In 2025Q1, the Port of Los Angeles—which handles a significant share of Far East imports like clothing—saw a year-over-year increase in cargo volume, suggesting a rush to front-load inventories ahead of tariffs (Figure 2). However, that trend appears to be slowing as the cost burden of Chinese tariffs weighs on import demand. As that demand weakens, logistics-based indicators including shipping costs, port volumes, and rail and trucking cargo reflected in our model are expected to continue to maintain upward pressure on inflation. These signals will be crucial to monitor as we move through the 90-day tariff reprieve.
Figure 2
While many firms have front-loaded inventory, the slowdown in import demand indicates a broader pullback.

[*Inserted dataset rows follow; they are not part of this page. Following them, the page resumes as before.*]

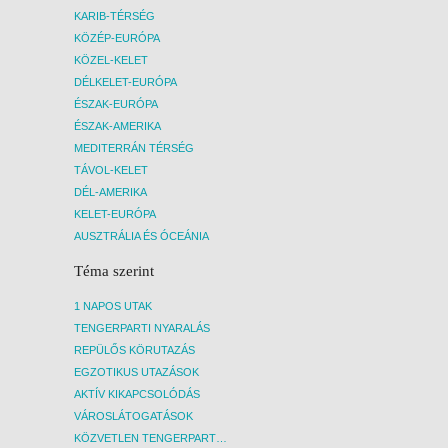
KARIB-TÉRSÉG
KÖZÉP-EURÓPA
KÖZEL-KELET
DÉLKELET-EURÓPA
ÉSZAK-EURÓPA
ÉSZAK-AMERIKA
MEDITERRÁN TÉRSÉG
TÁVOL-KELET
DÉL-AMERIKA
KELET-EURÓPA
AUSZTRÁLIA ÉS ÓCEÁNIA
Téma szerint
1 NAPOS UTAK
TENGERPARTI NYARALÁS
REPÜLŐS KÖRUTAZÁS
EGZOTIKUS UTAZÁSOK
AKTÍV KIKAPCSOLÓDÁS
VÁROSLÁTOGATÁSOK
KÖZVETLEN TENGERPARTI SZÁLLÁSOK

Small firms and consumers are expected to bear the brunt of tariff impacts. According to the National Federation of Independent Business (NFIB), the share of respondents that believe the biggest threat to small firms is larger competitors is growing (Figure 3). These larger firms are better equipped to absorb tariff costs through scale, inventory flexibility, and partial cost absorption. Small businesses, by contrast, have fewer options and are more likely to pass those costs on to consumers, contributing to further inflation. These business sentiment indicators will be crucial in capturing how the tariff burden will be distributed in the coming months.
Figure 3
Turnleaf continues to emphasize a data-driven approach, prioritizing sentiment indicators that track business and consumer behavior, and high-frequency metrics that measure the economy’s real-time response to shifting conditions. As uncertainty lingers, our daily models are signaling growing inflationary pressure at the tail end of the curve. Consumers are already reflecting this uncertainty with elevated one-year inflation expectations, creating conditions that could lead to stagflation—marked by postponed corporate investment and rapid price increases. While Brent crude remains a relevant input, we find that volatility across markets more broadly reflects deepening global uncertainty, adding further pressure to inflation expectations.